There are sly references to the previous films — a private conversation between the detectives is accidentally broadcast as in the second film and rats make an encore performance in the new one — but the filmmakers have forgotten that what makes this franchise work: The interaction of Smith and Lawrence in stressed environments. So often in the new film they are separate, dealing with their own stuff. “Bad Boys” only works when the bickering cops are center stage.
(Columbia Pictures-Sony via AP)
Age has taken its toll: Burnett is a grandfather now who needs glasses and is eyeing retirement, while Lowrey is unsettled, still a playboy but a wistful one who colors his goatee black with hair dye. (Yes, there are colonoscopy jokes in this film.) Lowrey is having second thoughts about one flame who got away: Paola Nunez, who plays a fellow cop. A crisis forces Burnett to make a vow to God. Hell is a topic discussed — “darkness that swallows you whole.” We are a long way from the time Burnett was shot in the keister by his partner.
The convoluted plot keeps finding false endings that just lead to bigger outlandish stunts — many, many helicopters and motorcycles — until it ends in a rundown palace in Mexico City with a fiery conclusion that goes to cartoonish, very Bay-ish lengths. Smith and Lawrence are far from home, on foot and facing a military-style ambush.
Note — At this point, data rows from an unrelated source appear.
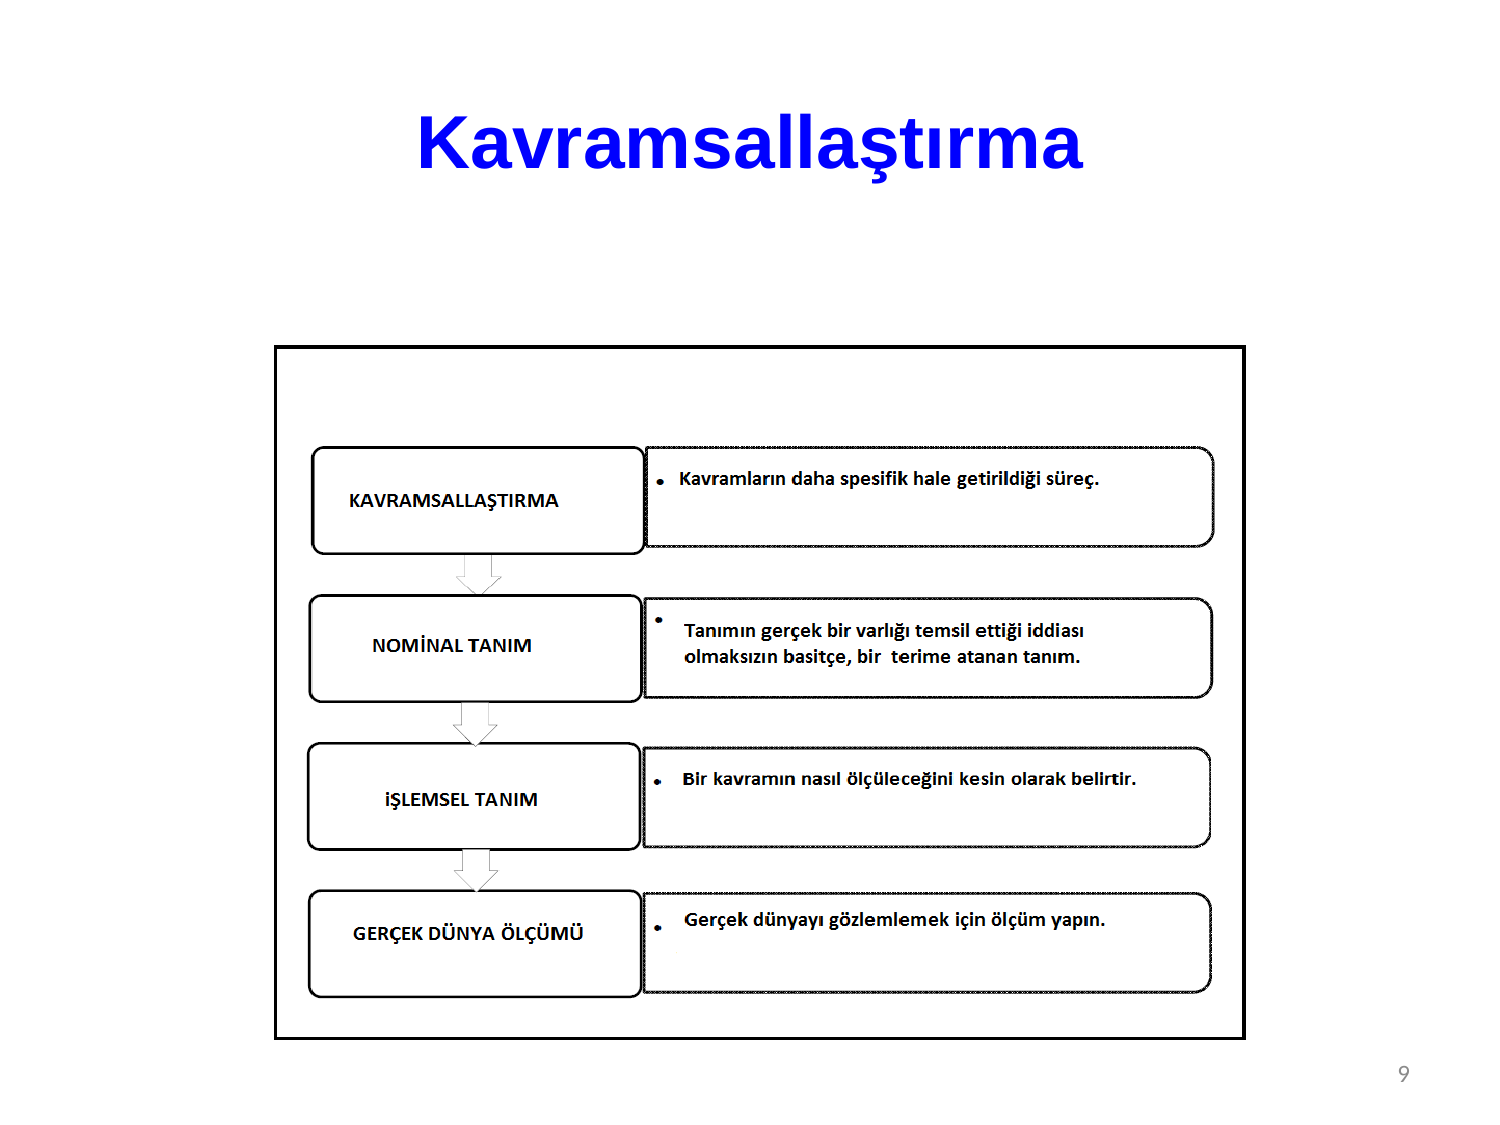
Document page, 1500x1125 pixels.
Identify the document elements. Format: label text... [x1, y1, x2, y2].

title Kavramsallaştırma [75, 45, 1425, 233]
slide_number 9 [1074, 1067, 1425, 1103]
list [206, 207, 1500, 1059]
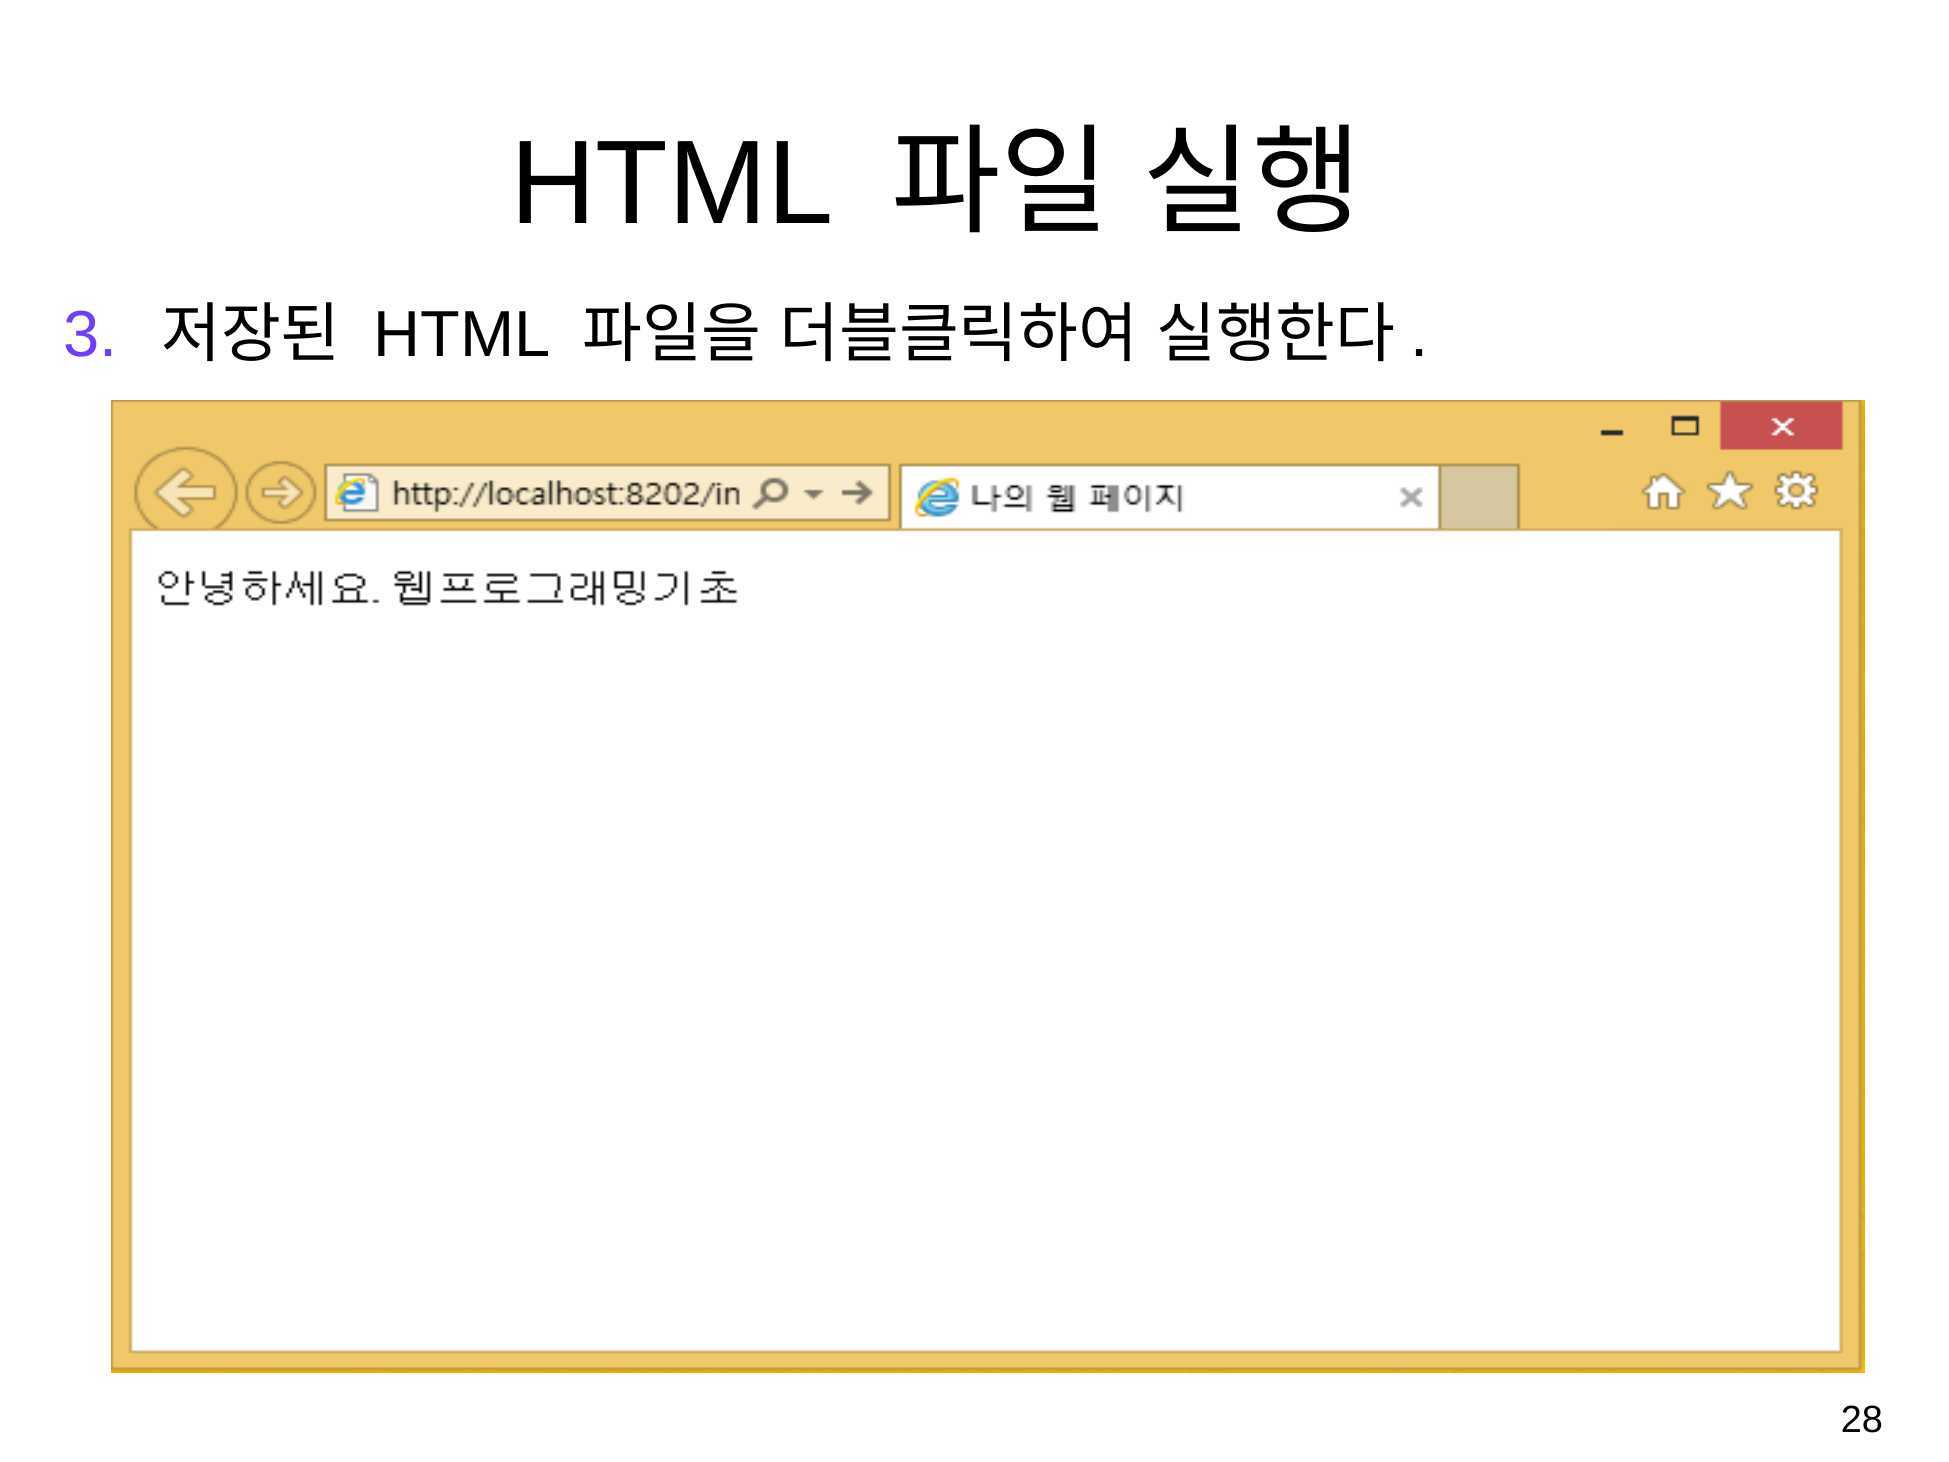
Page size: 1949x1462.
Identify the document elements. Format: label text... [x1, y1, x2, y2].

list 저장된 HTML 파일을 더블클릭하여 실행한다. [48, 284, 1897, 1343]
picture [111, 400, 1866, 1373]
title HTML 파일 실행 [156, 92, 1749, 255]
slide_number 28 [1496, 1372, 1899, 1462]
It is a franchise that has lost its way.
A potential sequel is hinted at during the end credits but it’s hard to believe a fourth episode could save the “Bad Boy” legacy. Still, as long as Smith and Lawrence are willing to pair up again, “whatcha gonna do when they come for you?”
“Bad Boys for Life,” a Columbia Pictures release, is rated R for strong, bloody violence, language throughout, sexual references and brief drug use. Running time: 124 minutes. Two stars out of four.